Here are the twelve startups graduating at Google Startup Week Lagos, in alphabetical order:

  • Afara Partners (Nigeria): Afara Partners offers platforms that provide services to the financially underserved/excluded.
  • BrandBook (South Africa): BrandBook is a mobile app that incentivises users to take a picture of their receipts, allowing it to harvest consumer purchase behaviour across all channels.
  • Elewa (Kenya): Elewa is a toolkit for establishing scalable high-quality training programs within existing education- or professional institutions.
  • Eversend (Uganda): Eversend is a multi-currency e-wallet that allows you to exchange, spend and send money at the best possible rates. It also includes insurance, virtual debit cards, and bill payments.
  • OZÉ (Ghana): OZÉ brings African small businesses into the digital era, equipping their owners to make data-driven decisions to improve their performance and access capital.
  • Phenomenal Technologies (Zimbabwe): Phenomenal Technologies offers low-cost field excursions for learners through virtual reality.
  • REACH (Nigeria): REACH recognises, categorises and interprets transaction data from SMS and other sources, making this data available as individual financial and market insights.
  • Sortd (South Africa): Sortd aims to re-invent email with the world’s first All-in-One productivity suite for Gmail and GSuite.
  • TradeBuza (Nigeria): The TradeBuza is a cloud-based web and mobile application, which digitises contract farming and trade.
  • Tulaa (Kenya): Tulaa is an online-to-offline marketplace for smallholder farmers in Africa.
  • XEND (Nigeria): XEND allows users to make and receive payments, offline or online.
  • WorkPay (Kenya): WorkPay is cloud-based employee management and payment solution using the power of mobile and biometrics.

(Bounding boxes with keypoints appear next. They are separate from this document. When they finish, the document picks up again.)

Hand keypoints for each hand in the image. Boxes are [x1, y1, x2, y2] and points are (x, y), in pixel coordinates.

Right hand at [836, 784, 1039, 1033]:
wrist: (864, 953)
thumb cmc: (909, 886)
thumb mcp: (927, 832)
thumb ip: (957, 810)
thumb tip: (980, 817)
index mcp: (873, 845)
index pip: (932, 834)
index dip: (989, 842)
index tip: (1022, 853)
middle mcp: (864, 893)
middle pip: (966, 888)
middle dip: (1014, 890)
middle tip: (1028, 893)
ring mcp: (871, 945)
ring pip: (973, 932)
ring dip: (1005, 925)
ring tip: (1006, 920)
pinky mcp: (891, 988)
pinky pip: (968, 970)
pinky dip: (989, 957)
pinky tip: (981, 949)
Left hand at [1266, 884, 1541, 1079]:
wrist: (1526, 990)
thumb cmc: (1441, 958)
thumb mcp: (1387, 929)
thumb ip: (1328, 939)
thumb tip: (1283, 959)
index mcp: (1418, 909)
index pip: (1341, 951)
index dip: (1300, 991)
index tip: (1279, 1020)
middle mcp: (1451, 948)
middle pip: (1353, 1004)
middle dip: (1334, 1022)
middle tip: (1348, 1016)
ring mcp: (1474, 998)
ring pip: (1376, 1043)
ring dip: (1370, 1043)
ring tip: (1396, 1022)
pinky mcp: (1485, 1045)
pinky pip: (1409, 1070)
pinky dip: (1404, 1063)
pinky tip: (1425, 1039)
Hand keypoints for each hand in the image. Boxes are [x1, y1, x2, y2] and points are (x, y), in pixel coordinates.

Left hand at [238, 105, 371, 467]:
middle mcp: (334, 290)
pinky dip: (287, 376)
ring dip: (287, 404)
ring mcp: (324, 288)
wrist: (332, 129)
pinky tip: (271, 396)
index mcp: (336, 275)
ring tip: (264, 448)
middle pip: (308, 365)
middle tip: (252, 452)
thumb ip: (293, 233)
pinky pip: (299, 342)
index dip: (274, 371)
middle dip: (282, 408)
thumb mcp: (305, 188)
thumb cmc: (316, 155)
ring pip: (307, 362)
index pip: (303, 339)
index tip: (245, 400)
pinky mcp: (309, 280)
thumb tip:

In addition, here are the few selected alumni of previous cohorts collaborating in this week’s event of London Immersion Africa:

  • 54gene (Nigeria) – African DNA makes up only 2% of genetic research material used in pharmaceutical research. Founded in 2019, 54gene is creating the world’s first and largest pan-African biobank.
  • Fieldinsight (Nigeria) – Fieldinsight helps to collect data in a structured manner using mobile and IoT devices. It then aggregates and represents this data through visualisations to help businesses make the best decisions.
  • Kwara (Kenya) – Kwara powers financial cooperatives with technology so they can meet their members needs instantly.
  • OkHi (Kenya) – 4 billion people across emerging markets do not have a physical address, costing economies $175bn a year. Based in Nairobi, OkHi creates digital addresses for people, which they can use (for free) to access reliable business services.
  • Paps (Senegal) – Paps is an African logistics startup focused on the last mile delivery and domestic markets, with strong client care orientation, allowing live tracking, intelligent address systems and automatic dispatch.
  • Piggyvest (Nigeria) – Piggyvest is an automated savings and investments platform that helps Nigerians save little amounts of money periodically, and then invest those funds for competitive returns.
  • PayGo Energy (Kenya) – PayGo Energy’s connected home gas meter links to a global IoT-based infrastructure for cooking gas delivery within high-density, high-demand urban communities — changing the entire cooking experience for households and unlocking access to clean cooking for a billion people.
  • ThankUCash (Nigeria) – ThankUCash is an analytics and rewards platform built to enable banks and businesses in Africa to acquire, reward and retain loyal customers.
  • Thrive Agric (Nigeria) – Thrive Agric provides farmers with access to finance, data-driven advisory and access to a market upon harvest.
  • Voyc (South Africa) – Voyc is on a mission to accelerate the world’s transition towards customer-centricity by making it easy for companies to understand their customers.